TL;DR: /minimalism/ is a very logical way of doing things, and provides a universal interface.
Jayden Wood
Oh I just caught that. I hope he's at least using it with OpenRC.
Nathaniel Powell
I want to try switching from system d to runit on arch, how can I do that?
Ethan Taylor
>muh Amiga OS is shit meme Spotted the 16 year old American.
Landon Adams
I don't think you can do that on Arch. There's an article but it's flagged as out of date and is not recommended. OpenRC can be installed and configured with steps here wiki.archlinux.org/index.php/Openrc There's also a few forks that use it as default.
Lincoln Howard
>DE BLOAT L O A T
Levi Turner
to be fair he's using an ancient version of an very lightweight DE. But yeah a WM would probably be lighter.
Justin Bell
Is this really a DE? And WindowMaker is a WM? 7MB is nothing.
Jeremiah Barnes
Faggy friend, is this you?
Brayden Gonzalez
no
Levi Nelson
Yes! Hi!
Sebastian Wilson
t. butthurt arch user
John Jenkins
also, i missed u
Cooper Bell
One reason I can think of with picture viewers is if you want better scaling algorithms.
Sebastian Baker
i've never really had an issue with that.
Jackson Gomez
Most people are fine with bilinear if all they're doing is browse their 2000+ images folder. Some people just like to use lanczos to read their mangos.
Aiden Mitchell
interesting... would feh have any difference from sxiv in this regard?
Nicholas Nelson
Not really. Almost all image viewers are going to be using the simplest and fastest algorithm so the quality is going to be the same. Only specialized ones (like comic book viewers) are going to give you an option to change that.
Angel Rivera
ah ok I see.
Christopher Torres
>achieving a high level of minimalism often involves switching to a vey terminal-heavy lifestyle. This is good as it provides a universal interface Bell Labs had a better, non-terminal-emulator universal interface by the early 80's. Resizing a terminal emulator doesn't even reflow the text, let alone give you an always-available text editor so that every program doesn't need to link readline in on its own.
Leo Cooper
>Bell Labs had a better, non-terminal-emulator universal interface explan
Easton Mitchell
Is there somewhat minimal software who reads libreoffice and microsoft office files? I might install the whole libreoffice desu, but I mostly need to read files and I rarely write them or need to edit them.
^_^
Luke Lewis
My butt works just fine, thanks
Aaron Torres
^.^
I don't think that exists. There is a viewer like that on android, but I don't think there's one for desktop loonix.
Caleb Flores
>My butt works just fine OwO
Brayden Lee
I think he's talking about plan9. A more unix than unix operating system that was designed with graphics in mind.

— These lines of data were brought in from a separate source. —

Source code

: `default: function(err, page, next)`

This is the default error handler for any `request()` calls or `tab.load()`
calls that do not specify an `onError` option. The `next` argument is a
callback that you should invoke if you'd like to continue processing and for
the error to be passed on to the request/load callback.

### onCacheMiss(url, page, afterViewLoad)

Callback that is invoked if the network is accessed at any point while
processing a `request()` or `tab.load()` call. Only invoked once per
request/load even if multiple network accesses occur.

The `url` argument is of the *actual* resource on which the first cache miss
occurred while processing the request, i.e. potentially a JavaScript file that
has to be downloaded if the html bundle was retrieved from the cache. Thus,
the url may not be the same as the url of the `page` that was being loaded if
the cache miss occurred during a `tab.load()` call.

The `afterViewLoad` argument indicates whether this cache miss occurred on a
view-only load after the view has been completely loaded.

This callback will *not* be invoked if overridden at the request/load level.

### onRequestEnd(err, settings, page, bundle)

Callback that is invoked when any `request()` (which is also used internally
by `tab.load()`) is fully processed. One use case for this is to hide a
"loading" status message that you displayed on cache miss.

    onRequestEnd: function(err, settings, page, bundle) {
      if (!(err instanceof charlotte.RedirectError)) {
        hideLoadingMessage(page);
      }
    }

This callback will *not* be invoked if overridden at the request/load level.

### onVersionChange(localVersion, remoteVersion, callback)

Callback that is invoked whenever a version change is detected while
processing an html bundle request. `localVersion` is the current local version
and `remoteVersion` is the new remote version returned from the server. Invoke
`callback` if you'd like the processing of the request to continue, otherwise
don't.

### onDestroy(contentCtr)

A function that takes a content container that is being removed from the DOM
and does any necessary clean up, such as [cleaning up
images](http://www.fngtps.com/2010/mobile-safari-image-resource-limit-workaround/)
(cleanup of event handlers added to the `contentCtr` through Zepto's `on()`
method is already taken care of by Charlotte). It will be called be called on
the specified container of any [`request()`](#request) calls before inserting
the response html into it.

Wish me good luck. For the next I might have my cup in full load to compile it.
Asher Wilson
*next few hours I might have my cpu...
Julian Cruz
>I think he's talking about plan9. oh ok. >compile it. a gentoo user! cool!
Nicholas Foster
lowRISC might be released this quarter get hype!
Ryan Watson
Catdoc
Zachary Brooks
yay you found it for him! thanks!
Oliver Rogers
Pretty neat, but excel and powerpoint files are still a problem.